Rappelling into a hidden cave, Ben chains Sasha up with the carcasses of the many missing people, including the family in the video. He reveals he is a ritualistic cannibal who turns his victims into jerky, including his own mother. Sasha bites off one of Ben's ears and flees, still shackled, but he follows her over a waterfall. While she attempts to break her bonds, he nearly strangles her, but she subdues him with a rock, giving his leg a compound fracture. Trapped together in a deserted canyon, a delirious Sasha tells Ben she feels guilty for Tommy's death.

In the morning, the pair reach a wary compromise: As the shackled Sasha and injured Ben cannot escape on their own, they will conduct a tandem climb out of the canyon. Unlocking Sasha's restraints but tying himself to her climbing harness, Ben threatens to pull her off the cliff if she tries to escape.
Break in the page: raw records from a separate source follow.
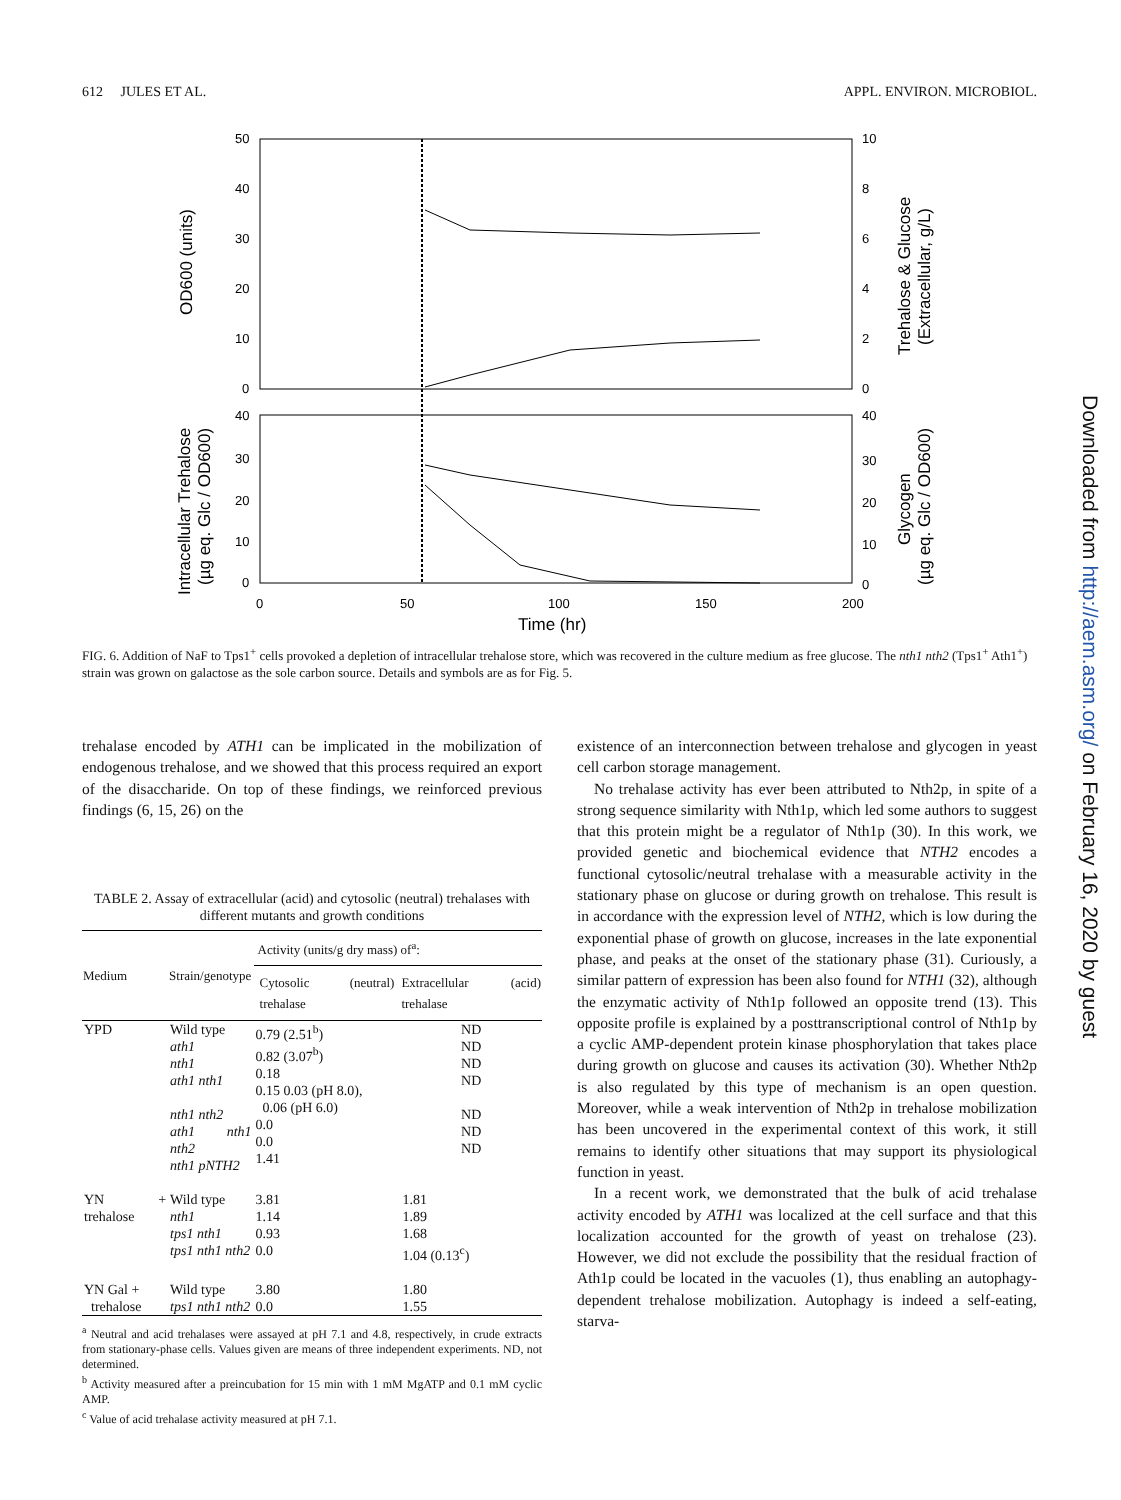612 JULES ET AL. APPL. ENVIRON. MICROBIOL.
50
40
30
20
10
0
10
8
6
4
2
0
40
30
20
10
0
40
30
20
10
0
0
50
100
150
200
Time (hr)
OD600 (units)
Trehalose & Glucose
(Extracellular, g/L)
Intracellular Trehalose
(µg eq. Glc / OD600)
Glycogen
(µg eq. Glc / OD600)
FIG. 6. Addition of NaF to Tps1<sup>+</sup> cells provoked a depletion of intracellular trehalose store, which was recovered in the culture medium as free glucose. The nth1 nth2 (Tps1<sup>+</sup> Ath1<sup>+</sup>) strain was grown on galactose as the sole carbon source. Details and symbols are as for Fig. 5.
trehalase encoded by ATH1 can be implicated in the mobilization of endogenous trehalose, and we showed that this process required an export of the disaccharide. On top of these findings, we reinforced previous findings (6, 15, 26) on the
TABLE 2. Assay of extracellular (acid) and cytosolic (neutral) trehalases with different mutants and growth conditions
| Medium | Strain/genotype | Activity (units/g dry mass) of<sup>a</sup>: | |
| --- | --- | --- | --- |
| | | Cytosolic (neutral) trehalase | Extracellular (acid) trehalase |
| YPD | Wild type ath1 nth1 ath1 nth1 nth1 nth2 ath1 nth1 nth2 nth1 pNTH2 | 0.79 (2.51<sup>b</sup>) 0.82 (3.07<sup>b</sup>) 0.18 0.15 0.03 (pH 8.0), 0.06 (pH 6.0) 0.0 0.0 1.41 | ND ND ND ND ND ND ND |
| YN + trehalose | Wild type nth1 tps1 nth1 tps1 nth1 nth2 | 3.81 1.14 0.93 0.0 | 1.81 1.89 1.68 1.04 (0.13<sup>c</sup>) |
| YN Gal + trehalose | Wild type tps1 nth1 nth2 | 3.80 0.0 | 1.80 1.55 |
<sup>a</sup> Neutral and acid trehalases were assayed at pH 7.1 and 4.8, respectively, in crude extracts from stationary-phase cells. Values given are means of three independent experiments. ND, not determined.
<sup>b</sup> Activity measured after a preincubation for 15 min with 1 mM MgATP and 0.1 mM cyclic AMP.
<sup>c</sup> Value of acid trehalase activity measured at pH 7.1.
existence of an interconnection between trehalose and glycogen in yeast cell carbon storage management.
No trehalase activity has ever been attributed to Nth2p, in spite of a strong sequence similarity with Nth1p, which led some authors to suggest that this protein might be a regulator of Nth1p (30). In this work, we provided genetic and biochemical evidence that NTH2 encodes a functional cytosolic/neutral trehalase with a measurable activity in the stationary phase on glucose or during growth on trehalose. This result is in accordance with the expression level of NTH2, which is low during the exponential phase of growth on glucose, increases in the late exponential phase, and peaks at the onset of the stationary phase (31). Curiously, a similar pattern of expression has been also found for NTH1 (32), although the enzymatic activity of Nth1p followed an opposite trend (13). This opposite profile is explained by a posttranscriptional control of Nth1p by a cyclic AMP-dependent protein kinase phosphorylation that takes place during growth on glucose and causes its activation (30). Whether Nth2p is also regulated by this type of mechanism is an open question. Moreover, while a weak intervention of Nth2p in trehalose mobilization has been uncovered in the experimental context of this work, it still remains to identify other situations that may support its physiological function in yeast.
In a recent work, we demonstrated that the bulk of acid trehalase activity encoded by ATH1 was localized at the cell surface and that this localization accounted for the growth of yeast on trehalose (23). However, we did not exclude the possibility that the residual fraction of Ath1p could be located in the vacuoles (1), thus enabling an autophagy-dependent trehalose mobilization. Autophagy is indeed a self-eating, starva-
Downloaded from http://aem.asm.org/ on February 16, 2020 by guest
As they ascend, she fashions a Prusik knot for him to pull himself up, but manages to free herself from the harness and sends him falling to his death. She continues the climb, now without gear, and reaches the top.

Rescued by a passersby, Sasha returns to the ranger station and alerts the authorities, who recover at least twenty bodies from Ben's hideout. Reaching the beach, Sasha pays a final tribute to Tommy, throwing his compass into the ocean.

==Production==
===Development and casting===
Jeremy Robbins wrote the script for Apex, and at end of the 2021, it was voted onto the Black List of best unproduced screenplays for the year. Netflix later secured the rights for the film in February 2024, with Ian Bryce and Chernin Entertainment as producers. The film is directed by Baltasar Kormákur from a Jeremy Robbins screenplay. Charlize Theron stars and is producer on the film alongside Dawn Olmstead, AJ Dix and Beth Kono. Kormákur is also producing through RVK Productions, as well as Peter Chernin, Jenno Topping and David Ready as well as Bryce through Chernin Entertainment. Taron Egerton joined the cast in November 2024, with Eric Bana joining in January 2025.

===Filming===
Principal photography began in Sydney and around the Blue Mountains, New South Wales, Australia, in February 2025.

Egerton campaigned for the use of The Chemical Brothers track Go and apparently approached the band to permit its inclusion.

===Post-production===
The film's visual effects were supervised by Enrik Pavdeja and produced by Gavin Round, with contributions from Framestore (who previously collaborated with Kormákur on Beast and Everest), ILM, Rising Sun Pictures, Union VFX and Host VFX.

==Release==
Apex was released on Netflix on April 24, 2026.

==Reception==
 Metacritic, which uses a weighted average, assigned the film a score of 58 out of 100, based on 23 critics, indicating "mixed or average" reviews.

Luke Buckmaster of The Guardian gave the film two stars out of five, stating "It's hard not to be cynical about movies like Apex, or to second guess its format: a trajectory whereby the steely protagonist with a dramatic backstory narrowly escapes death before eventually turning the tables on their assailant... The whole affair feels slick but soulless, with no personality or – despite the lush settings – any real sense of place." Tomris Laffly of RogerEbert.com gave the movie three stars out of four and added "Kormákur is masterly in utilizing his locations, seamlessly marrying every turn, cave, rapid, and waterfall with the narrative, realizing their full potential. Meanwhile, Egerton's maniacal scream and frighteningly livid eyes, and Theron's composed strength and endurance make a worthy pairing, with the balance slowly shifting between the two."

In a negative review, M.N. Miller of InSession Film described Apex as "a hollow, algorithm-driven action film that mistakes noise for entertainment" that "gives streaming a bad name."